# Extracted records
▼▼▼

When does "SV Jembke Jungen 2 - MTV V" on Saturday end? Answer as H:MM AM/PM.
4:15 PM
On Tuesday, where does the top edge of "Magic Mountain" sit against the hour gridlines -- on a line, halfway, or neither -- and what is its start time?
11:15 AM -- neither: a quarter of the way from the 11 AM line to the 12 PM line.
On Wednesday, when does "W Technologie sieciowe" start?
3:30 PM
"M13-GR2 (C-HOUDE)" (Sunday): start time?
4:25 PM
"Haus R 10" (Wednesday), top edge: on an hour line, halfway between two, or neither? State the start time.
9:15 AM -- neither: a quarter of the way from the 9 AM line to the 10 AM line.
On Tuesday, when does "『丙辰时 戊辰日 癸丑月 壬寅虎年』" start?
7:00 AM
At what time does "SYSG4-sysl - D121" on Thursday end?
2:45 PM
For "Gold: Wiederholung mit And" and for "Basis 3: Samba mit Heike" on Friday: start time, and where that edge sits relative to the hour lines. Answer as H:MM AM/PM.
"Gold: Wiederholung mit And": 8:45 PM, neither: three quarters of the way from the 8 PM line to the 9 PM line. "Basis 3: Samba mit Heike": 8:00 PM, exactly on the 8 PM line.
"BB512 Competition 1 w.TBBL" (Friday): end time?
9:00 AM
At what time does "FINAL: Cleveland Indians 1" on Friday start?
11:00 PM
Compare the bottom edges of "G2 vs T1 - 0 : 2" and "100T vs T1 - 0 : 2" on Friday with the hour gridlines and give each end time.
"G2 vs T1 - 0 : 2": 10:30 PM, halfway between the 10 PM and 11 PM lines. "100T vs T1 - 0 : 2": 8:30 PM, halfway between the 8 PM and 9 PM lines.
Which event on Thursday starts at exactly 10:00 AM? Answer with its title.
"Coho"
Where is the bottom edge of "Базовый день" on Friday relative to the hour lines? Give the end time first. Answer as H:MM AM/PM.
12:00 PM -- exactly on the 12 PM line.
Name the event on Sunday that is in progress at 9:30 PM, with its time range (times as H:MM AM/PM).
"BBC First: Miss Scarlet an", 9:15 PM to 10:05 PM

▲▲▲

# What the task requires
Copy the whole listing above word for word, keeping every line in its original order.

# Written response
When does "SV Jembke Jungen 2 - MTV V" on Saturday end? Answer as H:MM AM/PM.
4:15 PM
On Tuesday, where does the top edge of "Magic Mountain" sit against the hour gridlines -- on a line, halfway, or neither -- and what is its start time?
11:15 AM -- neither: a quarter of the way from the 11 AM line to the 12 PM line.
On Wednesday, when does "W Technologie sieciowe" start?
3:30 PM
"M13-GR2 (C-HOUDE)" (Sunday): start time?
4:25 PM
"Haus R 10" (Wednesday), top edge: on an hour line, halfway between two, or neither? State the start time.
9:15 AM -- neither: a quarter of the way from the 9 AM line to the 10 AM line.
On Tuesday, when does "『丙辰时 戊辰日 癸丑月 壬寅虎年』" start?
7:00 AM
At what time does "SYSG4-sysl - D121" on Thursday end?
2:45 PM
For "Gold: Wiederholung mit And" and for "Basis 3: Samba mit Heike" on Friday: start time, and where that edge sits relative to the hour lines. Answer as H:MM AM/PM.
"Gold: Wiederholung mit And": 8:45 PM, neither: three quarters of the way from the 8 PM line to the 9 PM line. "Basis 3: Samba mit Heike": 8:00 PM, exactly on the 8 PM line.
"BB512 Competition 1 w.TBBL" (Friday): end time?
9:00 AM
At what time does "FINAL: Cleveland Indians 1" on Friday start?
11:00 PM
Compare the bottom edges of "G2 vs T1 - 0 : 2" and "100T vs T1 - 0 : 2" on Friday with the hour gridlines and give each end time.
"G2 vs T1 - 0 : 2": 10:30 PM, halfway between the 10 PM and 11 PM lines. "100T vs T1 - 0 : 2": 8:30 PM, halfway between the 8 PM and 9 PM lines.
Which event on Thursday starts at exactly 10:00 AM? Answer with its title.
"Coho"
Where is the bottom edge of "Базовый день" on Friday relative to the hour lines? Give the end time first. Answer as H:MM AM/PM.
12:00 PM -- exactly on the 12 PM line.
Name the event on Sunday that is in progress at 9:30 PM, with its time range (times as H:MM AM/PM).
"BBC First: Miss Scarlet an", 9:15 PM to 10:05 PM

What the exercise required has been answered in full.